David Levy is realistic. Levy, chair of the real estate section at Omaha law firm Baird Holm, knows that commercial real estate activity is increasing across the city in which he works.
But he also knows that if the cities across the state of Nebraska had more financial tools at their disposal, they would be able to attract even more new businesses and construction projects in 2013.
“In Omaha and Nebraska, we lack many of the tools that other states and cities have to spur development and to spur growth,” Levy said. “We have tax increment financing, but that is our primary, and in large measure only, significant tool that we can use as a financial incentive to attract growth.”
What financial tools are Omaha and the rest of Nebraska lacking? Levy would like to see the state give cities the ability to use state historic tax credits to encourage developers to invest in rehabbing historic properties. He’d also like to see Nebraska pass legislation to exempt wind-energy projects from sales taxes.
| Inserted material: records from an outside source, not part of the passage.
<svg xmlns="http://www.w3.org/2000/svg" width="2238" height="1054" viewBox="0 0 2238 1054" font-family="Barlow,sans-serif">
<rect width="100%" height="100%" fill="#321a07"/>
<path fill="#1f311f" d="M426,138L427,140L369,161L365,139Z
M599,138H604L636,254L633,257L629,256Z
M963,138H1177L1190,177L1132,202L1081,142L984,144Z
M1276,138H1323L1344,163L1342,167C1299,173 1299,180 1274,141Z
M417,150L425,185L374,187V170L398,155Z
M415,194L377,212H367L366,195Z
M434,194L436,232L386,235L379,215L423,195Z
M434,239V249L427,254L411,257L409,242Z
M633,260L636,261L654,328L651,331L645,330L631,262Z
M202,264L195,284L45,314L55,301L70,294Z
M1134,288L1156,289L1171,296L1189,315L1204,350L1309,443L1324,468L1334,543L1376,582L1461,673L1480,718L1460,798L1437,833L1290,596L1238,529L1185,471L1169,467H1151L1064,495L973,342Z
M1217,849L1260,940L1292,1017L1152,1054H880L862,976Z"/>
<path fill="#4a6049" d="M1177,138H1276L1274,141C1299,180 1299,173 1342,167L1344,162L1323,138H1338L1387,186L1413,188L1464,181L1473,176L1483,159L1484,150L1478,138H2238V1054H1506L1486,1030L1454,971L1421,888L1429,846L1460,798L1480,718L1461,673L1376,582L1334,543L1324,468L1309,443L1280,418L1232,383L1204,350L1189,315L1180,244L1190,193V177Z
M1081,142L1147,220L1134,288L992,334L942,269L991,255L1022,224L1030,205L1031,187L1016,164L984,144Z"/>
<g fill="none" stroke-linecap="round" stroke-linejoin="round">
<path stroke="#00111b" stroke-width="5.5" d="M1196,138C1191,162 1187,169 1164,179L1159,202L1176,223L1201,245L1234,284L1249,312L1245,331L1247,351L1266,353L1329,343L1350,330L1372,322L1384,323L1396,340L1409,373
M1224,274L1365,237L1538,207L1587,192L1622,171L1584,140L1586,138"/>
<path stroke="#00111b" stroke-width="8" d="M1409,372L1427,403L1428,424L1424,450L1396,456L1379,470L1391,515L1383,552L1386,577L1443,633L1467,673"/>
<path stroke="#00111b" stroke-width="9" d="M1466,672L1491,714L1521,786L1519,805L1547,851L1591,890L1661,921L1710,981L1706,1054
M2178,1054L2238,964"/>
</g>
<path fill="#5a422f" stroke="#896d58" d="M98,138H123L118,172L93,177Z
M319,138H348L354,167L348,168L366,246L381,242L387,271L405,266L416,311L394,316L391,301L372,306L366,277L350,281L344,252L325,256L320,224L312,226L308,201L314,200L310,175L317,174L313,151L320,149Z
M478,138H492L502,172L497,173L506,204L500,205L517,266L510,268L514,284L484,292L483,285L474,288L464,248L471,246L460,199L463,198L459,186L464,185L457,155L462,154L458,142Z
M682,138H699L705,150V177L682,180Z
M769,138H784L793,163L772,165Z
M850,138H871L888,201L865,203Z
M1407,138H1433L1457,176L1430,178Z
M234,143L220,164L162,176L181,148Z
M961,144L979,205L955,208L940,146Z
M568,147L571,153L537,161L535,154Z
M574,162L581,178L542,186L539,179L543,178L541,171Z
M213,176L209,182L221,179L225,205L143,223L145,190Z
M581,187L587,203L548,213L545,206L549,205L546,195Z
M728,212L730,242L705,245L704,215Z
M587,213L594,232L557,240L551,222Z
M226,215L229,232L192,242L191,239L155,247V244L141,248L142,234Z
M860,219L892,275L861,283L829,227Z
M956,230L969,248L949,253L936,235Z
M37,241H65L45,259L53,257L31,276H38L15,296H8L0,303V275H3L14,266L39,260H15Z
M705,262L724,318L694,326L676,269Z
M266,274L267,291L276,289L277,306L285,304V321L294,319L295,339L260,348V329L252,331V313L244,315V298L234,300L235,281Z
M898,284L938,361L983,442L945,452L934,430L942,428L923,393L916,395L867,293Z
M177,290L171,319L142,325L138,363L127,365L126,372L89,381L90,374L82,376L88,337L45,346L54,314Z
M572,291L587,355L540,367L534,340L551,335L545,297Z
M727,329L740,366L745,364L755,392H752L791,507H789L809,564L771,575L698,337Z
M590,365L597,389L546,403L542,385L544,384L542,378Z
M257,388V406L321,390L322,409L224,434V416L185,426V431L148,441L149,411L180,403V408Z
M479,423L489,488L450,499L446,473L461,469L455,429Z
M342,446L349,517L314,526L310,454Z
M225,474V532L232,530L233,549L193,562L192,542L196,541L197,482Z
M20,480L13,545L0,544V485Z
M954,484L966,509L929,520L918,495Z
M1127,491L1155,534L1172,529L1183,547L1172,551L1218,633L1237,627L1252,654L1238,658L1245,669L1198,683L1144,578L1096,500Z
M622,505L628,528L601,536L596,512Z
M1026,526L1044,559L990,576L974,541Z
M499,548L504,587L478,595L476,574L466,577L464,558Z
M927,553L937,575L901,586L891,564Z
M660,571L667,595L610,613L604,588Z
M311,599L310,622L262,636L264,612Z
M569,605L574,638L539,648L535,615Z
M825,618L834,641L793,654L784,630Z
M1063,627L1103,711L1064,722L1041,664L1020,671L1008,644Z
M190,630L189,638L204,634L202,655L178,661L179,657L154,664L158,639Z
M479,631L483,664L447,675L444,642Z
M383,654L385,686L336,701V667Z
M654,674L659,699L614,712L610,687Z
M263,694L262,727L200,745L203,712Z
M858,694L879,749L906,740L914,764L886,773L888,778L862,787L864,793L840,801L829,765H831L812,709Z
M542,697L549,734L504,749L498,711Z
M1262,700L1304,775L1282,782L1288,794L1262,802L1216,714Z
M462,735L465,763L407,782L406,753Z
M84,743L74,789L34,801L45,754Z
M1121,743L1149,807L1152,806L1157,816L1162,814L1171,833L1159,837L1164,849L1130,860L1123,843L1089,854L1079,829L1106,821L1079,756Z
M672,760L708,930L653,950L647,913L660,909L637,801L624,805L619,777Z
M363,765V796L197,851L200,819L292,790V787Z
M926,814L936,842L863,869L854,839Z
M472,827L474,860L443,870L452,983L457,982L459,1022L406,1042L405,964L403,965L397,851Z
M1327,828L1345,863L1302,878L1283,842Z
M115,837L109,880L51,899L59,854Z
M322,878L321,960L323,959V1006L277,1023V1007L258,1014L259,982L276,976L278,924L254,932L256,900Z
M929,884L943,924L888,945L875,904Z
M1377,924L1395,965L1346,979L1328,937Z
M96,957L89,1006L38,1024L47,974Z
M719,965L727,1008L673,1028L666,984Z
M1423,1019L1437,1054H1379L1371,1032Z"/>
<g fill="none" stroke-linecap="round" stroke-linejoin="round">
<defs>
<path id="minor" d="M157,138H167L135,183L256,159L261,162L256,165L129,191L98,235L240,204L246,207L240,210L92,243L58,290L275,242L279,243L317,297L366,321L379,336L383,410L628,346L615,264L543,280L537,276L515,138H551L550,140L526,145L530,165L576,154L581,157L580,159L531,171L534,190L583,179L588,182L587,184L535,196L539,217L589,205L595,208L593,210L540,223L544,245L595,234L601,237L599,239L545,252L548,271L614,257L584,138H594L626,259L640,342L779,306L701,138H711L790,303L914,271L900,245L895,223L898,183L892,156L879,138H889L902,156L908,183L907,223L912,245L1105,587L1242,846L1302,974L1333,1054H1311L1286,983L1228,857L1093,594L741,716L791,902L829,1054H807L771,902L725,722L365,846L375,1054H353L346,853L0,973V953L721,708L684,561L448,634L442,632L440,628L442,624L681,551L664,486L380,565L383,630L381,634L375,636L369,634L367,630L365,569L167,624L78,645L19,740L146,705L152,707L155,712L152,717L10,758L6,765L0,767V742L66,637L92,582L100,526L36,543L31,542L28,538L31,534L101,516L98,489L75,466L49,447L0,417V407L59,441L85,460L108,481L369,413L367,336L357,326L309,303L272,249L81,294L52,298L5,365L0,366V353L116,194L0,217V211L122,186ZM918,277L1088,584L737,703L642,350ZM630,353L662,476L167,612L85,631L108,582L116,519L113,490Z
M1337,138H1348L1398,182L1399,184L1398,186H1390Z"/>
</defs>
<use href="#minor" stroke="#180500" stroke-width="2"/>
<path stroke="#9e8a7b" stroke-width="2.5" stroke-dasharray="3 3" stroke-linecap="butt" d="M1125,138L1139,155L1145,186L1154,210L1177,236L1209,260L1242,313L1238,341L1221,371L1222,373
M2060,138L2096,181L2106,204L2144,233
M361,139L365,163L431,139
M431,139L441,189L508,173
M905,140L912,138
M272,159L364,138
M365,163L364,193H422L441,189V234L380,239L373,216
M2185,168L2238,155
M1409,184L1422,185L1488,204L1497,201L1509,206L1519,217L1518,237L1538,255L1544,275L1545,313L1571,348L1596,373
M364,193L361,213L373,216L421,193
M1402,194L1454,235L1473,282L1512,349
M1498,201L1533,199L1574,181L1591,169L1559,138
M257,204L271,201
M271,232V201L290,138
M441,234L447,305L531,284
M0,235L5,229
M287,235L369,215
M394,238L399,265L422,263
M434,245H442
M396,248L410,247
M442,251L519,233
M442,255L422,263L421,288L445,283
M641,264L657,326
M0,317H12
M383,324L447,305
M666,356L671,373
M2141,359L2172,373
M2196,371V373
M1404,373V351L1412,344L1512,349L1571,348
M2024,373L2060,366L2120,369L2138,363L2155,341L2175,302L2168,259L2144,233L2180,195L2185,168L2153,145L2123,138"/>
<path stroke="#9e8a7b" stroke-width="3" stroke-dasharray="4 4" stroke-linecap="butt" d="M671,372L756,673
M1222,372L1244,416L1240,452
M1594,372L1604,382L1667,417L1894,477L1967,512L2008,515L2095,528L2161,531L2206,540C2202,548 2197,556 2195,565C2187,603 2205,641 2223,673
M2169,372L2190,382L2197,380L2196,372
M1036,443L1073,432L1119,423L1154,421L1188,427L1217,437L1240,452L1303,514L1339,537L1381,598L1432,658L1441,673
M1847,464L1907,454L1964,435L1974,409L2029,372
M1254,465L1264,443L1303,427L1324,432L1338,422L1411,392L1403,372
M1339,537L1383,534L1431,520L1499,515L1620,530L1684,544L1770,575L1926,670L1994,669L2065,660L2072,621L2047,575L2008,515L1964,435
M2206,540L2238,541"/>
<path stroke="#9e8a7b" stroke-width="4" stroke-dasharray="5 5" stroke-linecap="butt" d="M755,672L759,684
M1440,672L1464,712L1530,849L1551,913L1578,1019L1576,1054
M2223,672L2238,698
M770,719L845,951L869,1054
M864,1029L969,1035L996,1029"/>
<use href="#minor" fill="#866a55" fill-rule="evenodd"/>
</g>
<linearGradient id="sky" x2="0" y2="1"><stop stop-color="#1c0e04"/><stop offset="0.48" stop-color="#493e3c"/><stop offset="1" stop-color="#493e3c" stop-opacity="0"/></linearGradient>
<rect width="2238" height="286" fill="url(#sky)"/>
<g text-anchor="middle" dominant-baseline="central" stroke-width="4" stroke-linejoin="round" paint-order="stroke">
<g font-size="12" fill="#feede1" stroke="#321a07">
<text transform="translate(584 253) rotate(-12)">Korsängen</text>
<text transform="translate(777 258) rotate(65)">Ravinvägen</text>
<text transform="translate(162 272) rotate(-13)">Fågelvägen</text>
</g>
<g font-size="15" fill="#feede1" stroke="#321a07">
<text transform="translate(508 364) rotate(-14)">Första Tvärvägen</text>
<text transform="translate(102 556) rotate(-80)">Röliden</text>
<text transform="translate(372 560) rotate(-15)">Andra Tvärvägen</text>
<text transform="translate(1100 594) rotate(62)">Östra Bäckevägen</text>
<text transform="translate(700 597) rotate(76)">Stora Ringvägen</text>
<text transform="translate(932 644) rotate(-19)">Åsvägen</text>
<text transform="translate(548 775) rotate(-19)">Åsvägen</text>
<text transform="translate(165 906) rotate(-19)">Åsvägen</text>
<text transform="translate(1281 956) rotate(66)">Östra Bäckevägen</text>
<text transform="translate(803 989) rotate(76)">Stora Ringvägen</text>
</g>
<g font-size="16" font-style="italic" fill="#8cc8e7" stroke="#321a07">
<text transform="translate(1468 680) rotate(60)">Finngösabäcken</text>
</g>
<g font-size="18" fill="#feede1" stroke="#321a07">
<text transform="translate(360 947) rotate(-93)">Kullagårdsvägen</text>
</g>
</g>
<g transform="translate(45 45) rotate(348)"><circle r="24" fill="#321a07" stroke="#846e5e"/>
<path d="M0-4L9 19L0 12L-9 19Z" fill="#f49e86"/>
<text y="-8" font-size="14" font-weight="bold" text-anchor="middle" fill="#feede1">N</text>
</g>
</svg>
The wind-energy matter is an especially important one. Wind has the potential to be an even bigger industry throughout Nebraska. Unfortunate for Omaha and the rest of the state, about 30 states today don’t charge sales tax on wind projects. It can be difficult, then, for Nebraska to compete with those states that offer this incentive, Levy said.
“In a competitive environment, when you are competing with other states, when you don’t offer what they are offering, it makes it more difficult,” Levy said. “Over the long term, it can slow your growth.”
There is some hope. The state legislature is now considering bills that create a modest historic tax credit and exempt wind projects from sales tax. There are other bills under consideration that would boost the strength of the state’s TIF program.
But no one knows if these bills will pass.
“My belief is that we need to act more urgently,” Levy said. “We are not always as competitive as we could be. There is a finite supply of projects out there. If we wait too long to add these tools, we might not get another chance at some of these opportunities.”